Department of Health, Housing and Community Services

Department overview
- Formed: 7 June 1991
- Preceding Department: Department of Community Services and Health Department of Industry, Technology and Commerce;
- Dissolved: 24 March 1993
- Superseding Department: Department of Health, Housing, Local Government and Community Services;
- Jurisdiction: Commonwealth of Australia
- Headquarters: Phillip, Canberra;
- Minister responsible: Brian Howe, Minister;
- Department executive: Stuart Hamilton, Secretary;

= Department of Health, Housing and Community Services =

Former Australian government department, 1991–1993

The Department of Health, Housing and Community Services was an Australian government department that existed between June 1991 and March 1993.

==Scope==
Information about the department's functions and government funding allocation could be found in the Administrative Arrangements Orders, the annual Portfolio Budget Statements and in the department's annual reports.

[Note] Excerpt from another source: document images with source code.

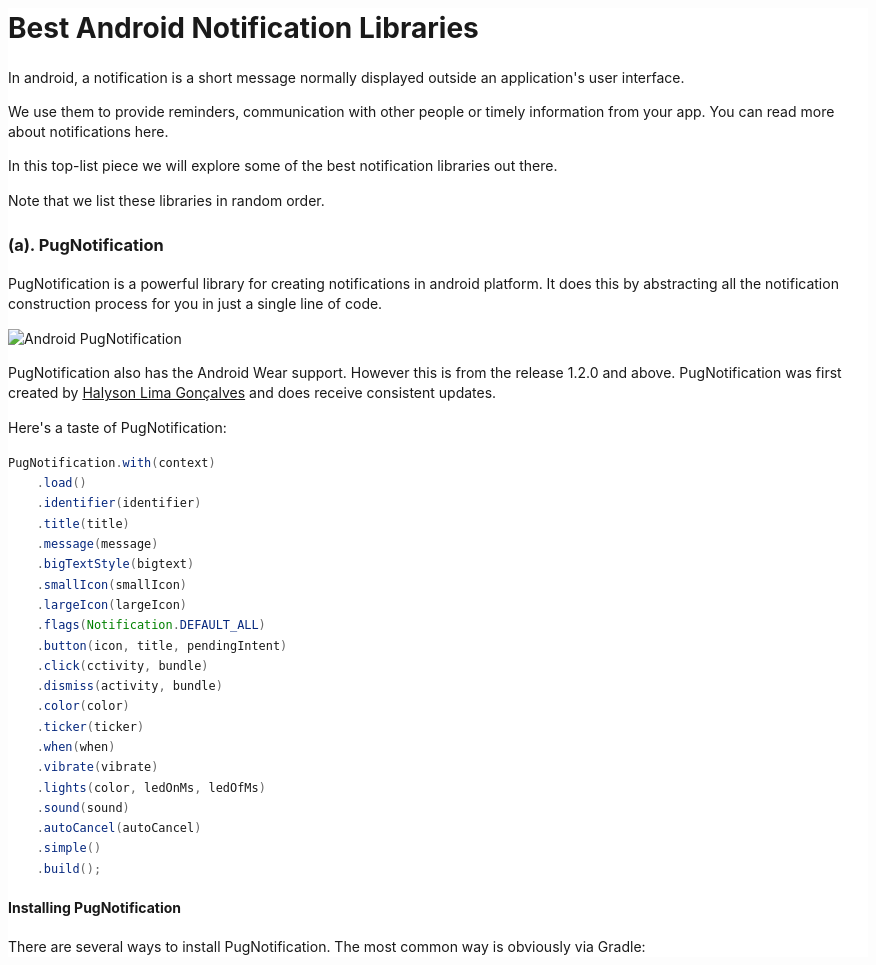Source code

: # Best Android Notification Libraries


In android, a notification is a short message normally displayed outside an application's user interface.

We use them to provide reminders, communication with other people or timely information from your app. You can read more about notifications here.


In this top-list piece we will explore some of the best notification libraries out there.

Note that we list these libraries in random order.

### (a). PugNotification

PugNotification is a powerful library for creating notifications in android platform. It does this by abstracting all the notification construction process for you in just a single line of code.

![Android PugNotification](https://github.com/halysongoncalves/Pugnotification/raw/master/art/screenshot.png)

PugNotification also has the Android Wear support. However this is from the release 1.2.0 and above. PugNotification was first created by [Halyson Lima Gonçalves](https://github.com/halysongoncalves) and does receive consistent updates.

Here's a taste of PugNotification:

```java
PugNotification.with(context)
    .load()
    .identifier(identifier)
    .title(title)
    .message(message)
    .bigTextStyle(bigtext)
    .smallIcon(smallIcon)
    .largeIcon(largeIcon)
    .flags(Notification.DEFAULT_ALL)
    .button(icon, title, pendingIntent)
    .click(cctivity, bundle)
    .dismiss(activity, bundle)
    .color(color)
    .ticker(ticker)
    .when(when)
    .vibrate(vibrate)
    .lights(color, ledOnMs, ledOfMs)
    .sound(sound)
    .autoCancel(autoCancel)
    .simple()
    .build();
```

#### Installing PugNotification

There are several ways to install PugNotification. The most common way is obviously via Gradle:
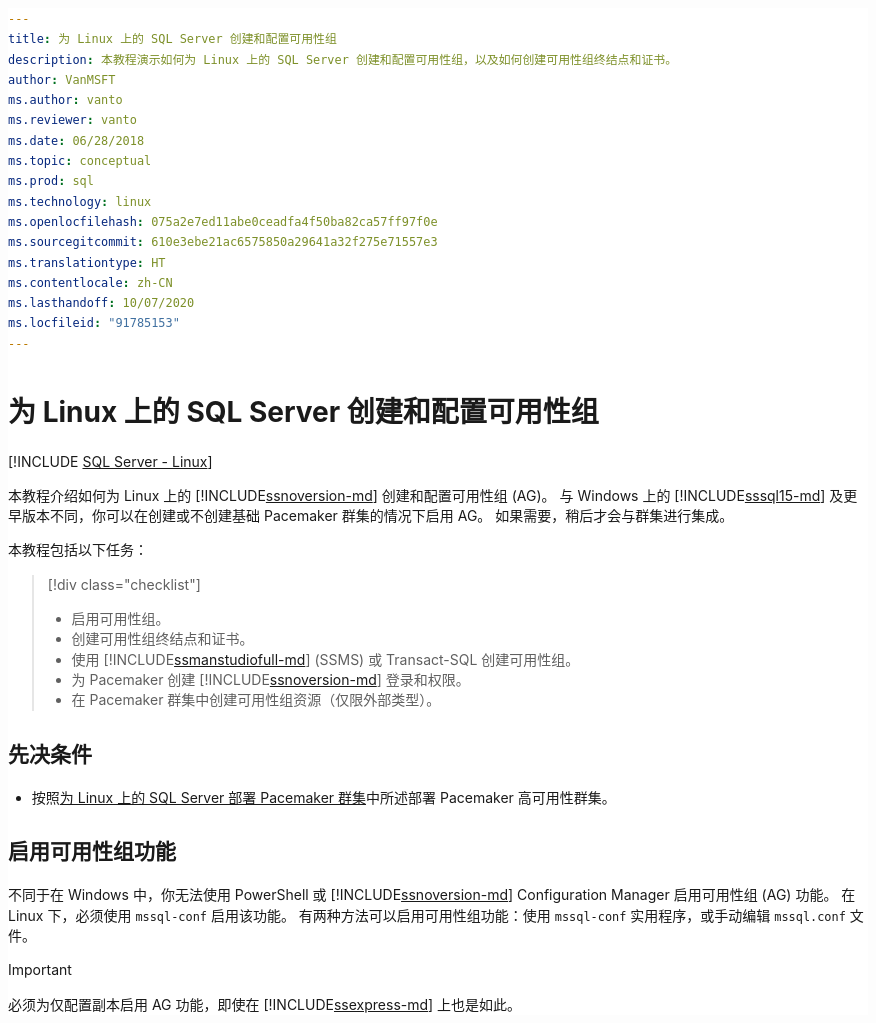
 ```yaml
---
title: 为 Linux 上的 SQL Server 创建和配置可用性组
description: 本教程演示如何为 Linux 上的 SQL Server 创建和配置可用性组，以及如何创建可用性组终结点和证书。
author: VanMSFT
ms.author: vanto
ms.reviewer: vanto
ms.date: 06/28/2018
ms.topic: conceptual
ms.prod: sql
ms.technology: linux
ms.openlocfilehash: 075a2e7ed11abe0ceadfa4f50ba82ca57ff97f0e
ms.sourcegitcommit: 610e3ebe21ac6575850a29641a32f275e71557e3
ms.translationtype: HT
ms.contentlocale: zh-CN
ms.lasthandoff: 10/07/2020
ms.locfileid: "91785153"
---
```

# <a name="create-and-configure-an-availability-group-for-sql-server-on-linux"></a>为 Linux 上的 SQL Server 创建和配置可用性组

[!INCLUDE [SQL Server - Linux](../includes/applies-to-version/sql-linux.md)]

本教程介绍如何为 Linux 上的 [!INCLUDE[ssnoversion-md](../includes/ssnoversion-md.md)] 创建和配置可用性组 (AG)。 与 Windows 上的 [!INCLUDE[sssql15-md](../includes/sssql15-md.md)] 及更早版本不同，你可以在创建或不创建基础 Pacemaker 群集的情况下启用 AG。 如果需要，稍后才会与群集进行集成。

本教程包括以下任务：
 
> [!div class="checklist"]
> * 启用可用性组。
> * 创建可用性组终结点和证书。
> * 使用 [!INCLUDE[ssmanstudiofull-md](../includes/ssmanstudiofull-md.md)] (SSMS) 或 Transact-SQL 创建可用性组。
> * 为 Pacemaker 创建 [!INCLUDE[ssnoversion-md](../includes/ssnoversion-md.md)] 登录和权限。
> * 在 Pacemaker 群集中创建可用性组资源（仅限外部类型）。

## <a name="prerequisite"></a>先决条件
- 按照[为 Linux 上的 SQL Server 部署 Pacemaker 群集](sql-server-linux-deploy-pacemaker-cluster.md)中所述部署 Pacemaker 高可用性群集。


## <a name="enable-the-availability-groups-feature"></a>启用可用性组功能

不同于在 Windows 中，你无法使用 PowerShell 或 [!INCLUDE[ssnoversion-md](../includes/ssnoversion-md.md)] Configuration Manager 启用可用性组 (AG) 功能。 在 Linux 下，必须使用 `mssql-conf` 启用该功能。 有两种方法可以启用可用性组功能：使用 `mssql-conf` 实用程序，或手动编辑 `mssql.conf` 文件。

> [!IMPORTANT]
> 必须为仅配置副本启用 AG 功能，即使在 [!INCLUDE[ssexpress-md](../includes/ssexpress-md.md)] 上也是如此。

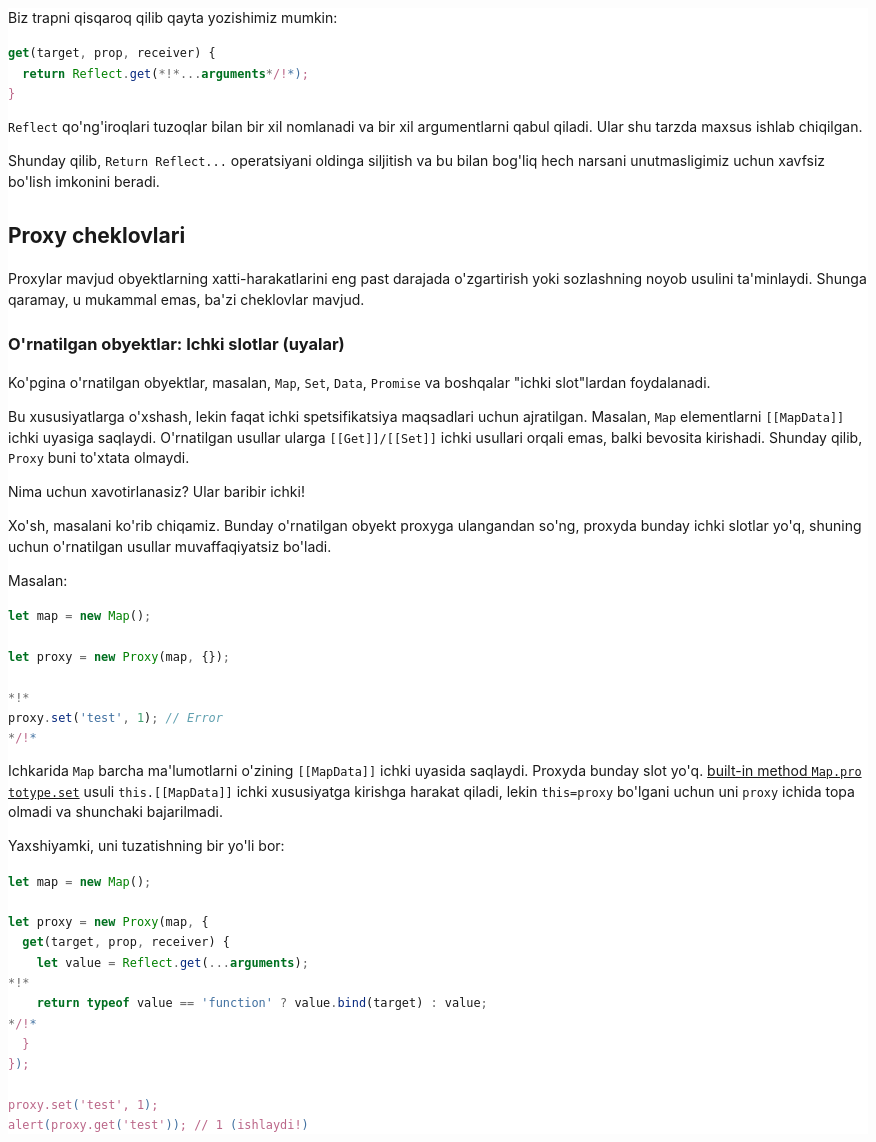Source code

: Biz trapni qisqaroq qilib qayta yozishimiz mumkin:
```js
get(target, prop, receiver) {
  return Reflect.get(*!*...arguments*/!*);
}
```


`Reflect` qo'ng'iroqlari tuzoqlar bilan bir xil nomlanadi va bir xil argumentlarni qabul qiladi. Ular shu tarzda maxsus ishlab chiqilgan.

Shunday qilib, `Return Reflect...` operatsiyani oldinga siljitish va bu bilan bog'liq hech narsani unutmasligimiz uchun xavfsiz bo'lish imkonini beradi.

## Proxy cheklovlari

Proxylar mavjud obyektlarning xatti-harakatlarini eng past darajada o'zgartirish yoki sozlashning noyob usulini ta'minlaydi. Shunga qaramay, u mukammal emas, ba'zi cheklovlar mavjud.

### O'rnatilgan obyektlar: Ichki slotlar (uyalar)

Ko'pgina o'rnatilgan obyektlar, masalan, `Map`, `Set`, `Data`, `Promise` va boshqalar "ichki slot"lardan foydalanadi.

Bu xususiyatlarga o'xshash, lekin faqat ichki spetsifikatsiya maqsadlari uchun ajratilgan. Masalan, `Map` elementlarni ``[[MapData]]`` ichki uyasiga saqlaydi. O'rnatilgan usullar ularga `[[Get]]/[[Set]]` ichki usullari orqali emas, balki bevosita kirishadi. Shunday qilib, `Proxy` buni to'xtata olmaydi.

Nima uchun xavotirlanasiz? Ular baribir ichki!

Xo'sh, masalani ko'rib chiqamiz. Bunday o'rnatilgan obyekt proxyga ulangandan so'ng, proxyda bunday ichki slotlar yo'q, shuning uchun o'rnatilgan usullar muvaffaqiyatsiz bo'ladi.

Masalan:

```js run
let map = new Map();

let proxy = new Proxy(map, {});

*!*
proxy.set('test', 1); // Error
*/!*
```

Ichkarida `Map` barcha ma'lumotlarni o'zining ``[[MapData]]`` ichki uyasida saqlaydi. Proxyda bunday slot yo'q. [built-in method `Map.prototype.set`](https://tc39.es/ecma262/#sec-map.prototype.set) usuli `this.[[MapData]]` ichki xususiyatga kirishga harakat qiladi, lekin `this=proxy` bo'lgani uchun uni `proxy` ichida topa olmadi va shunchaki bajarilmadi.

Yaxshiyamki, uni tuzatishning bir yo'li bor:

```js run
let map = new Map();

let proxy = new Proxy(map, {
  get(target, prop, receiver) {
    let value = Reflect.get(...arguments);
*!*
    return typeof value == 'function' ? value.bind(target) : value;
*/!*
  }
});

proxy.set('test', 1);
alert(proxy.get('test')); // 1 (ishlaydi!)
```

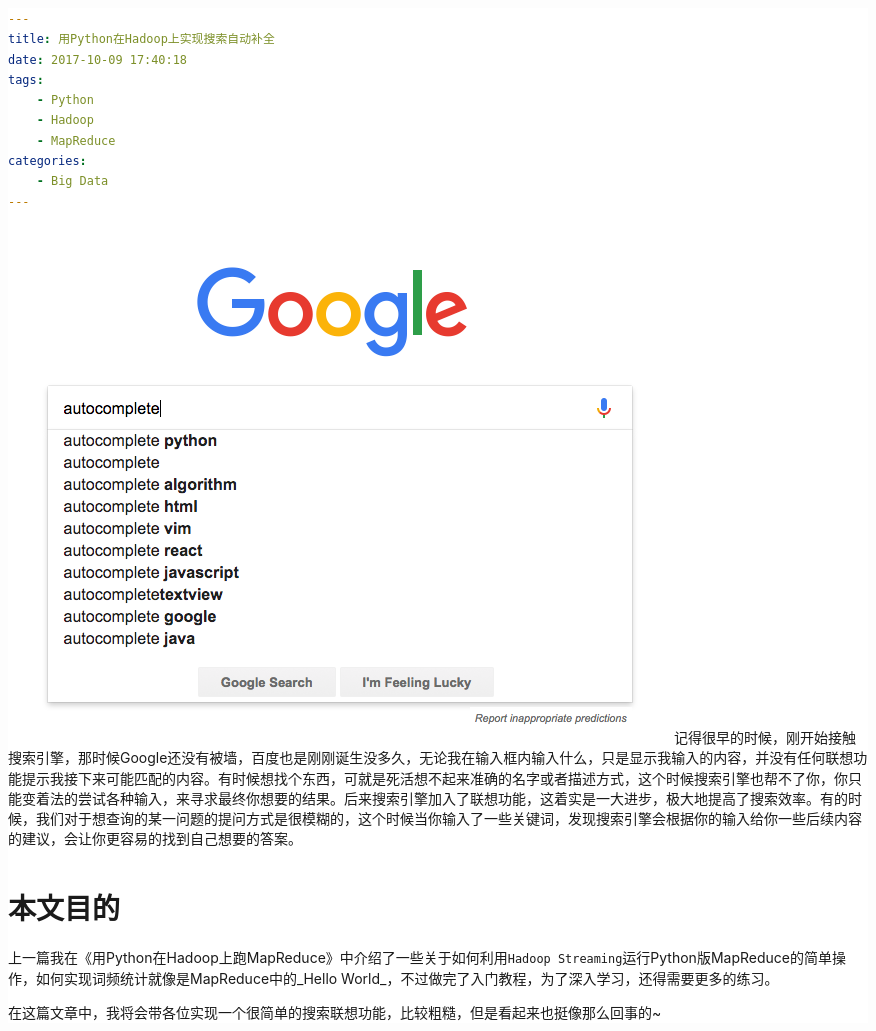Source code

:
 ```yaml
---
title: 用Python在Hadoop上实现搜索自动补全
date: 2017-10-09 17:40:18
tags:
    - Python
    - Hadoop
    - MapReduce
categories:
    - Big Data
---
```


![search autocomplete](/images/autocomplete/autocomplete.png)
记得很早的时候，刚开始接触搜索引擎，那时候Google还没有被墙，百度也是刚刚诞生没多久，无论我在输入框内输入什么，只是显示我输入的内容，并没有任何联想功能提示我接下来可能匹配的内容。有时候想找个东西，可就是死活想不起来准确的名字或者描述方式，这个时候搜索引擎也帮不了你，你只能变着法的尝试各种输入，来寻求最终你想要的结果。后来搜索引擎加入了联想功能，这着实是一大进步，极大地提高了搜索效率。有的时候，我们对于想查询的某一问题的提问方式是很模糊的，这个时候当你输入了一些关键词，发现搜索引擎会根据你的输入给你一些后续内容的建议，会让你更容易的找到自己想要的答案。


# 本文目的
上一篇我在《用Python在Hadoop上跑MapReduce》中介绍了一些关于如何利用`Hadoop Streaming`运行Python版MapReduce的简单操作，如何实现词频统计就像是MapReduce中的_Hello World_，不过做完了入门教程，为了深入学习，还得需要更多的练习。

在这篇文章中，我将会带各位实现一个很简单的搜索联想功能，比较粗糙，但是看起来也挺像那么回事的~
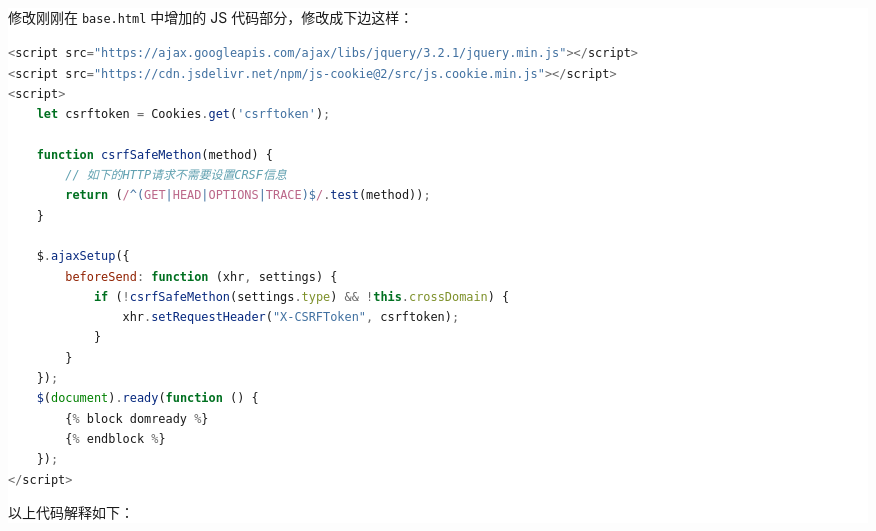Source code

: 修改刚刚在 `base.html` 中增加的 JS 代码部分，修改成下边这样：

```javascript
<script src="https://ajax.googleapis.com/ajax/libs/jquery/3.2.1/jquery.min.js"></script>
<script src="https://cdn.jsdelivr.net/npm/js-cookie@2/src/js.cookie.min.js"></script>
<script>
    let csrftoken = Cookies.get('csrftoken');

    function csrfSafeMethon(method) {
        // 如下的HTTP请求不需要设置CRSF信息
        return (/^(GET|HEAD|OPTIONS|TRACE)$/.test(method));
    }

    $.ajaxSetup({
        beforeSend: function (xhr, settings) {
            if (!csrfSafeMethon(settings.type) && !this.crossDomain) {
                xhr.setRequestHeader("X-CSRFToken", csrftoken);
            }
        }
    });
    $(document).ready(function () {
        {% block domready %}
        {% endblock %}
    });
</script>
```

以上代码解释如下：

At its creation, the department was responsible for:
- Services for the aged, people with disabilities and families with children
- Community support services
- Housing
- Public health, research and preventive medicine
- Community health projects
- Health promotion
- Pharmaceutical benefits
- Health benefits schemes
- Human quarantine
- National drug abuse strategy

==Structure==
The department was an Australian Public Service department, staffed by officials who were responsible to the Minister for Health, Housing and Community Services, Brian Howe.

The secretary of the department was S.A. Hamilton.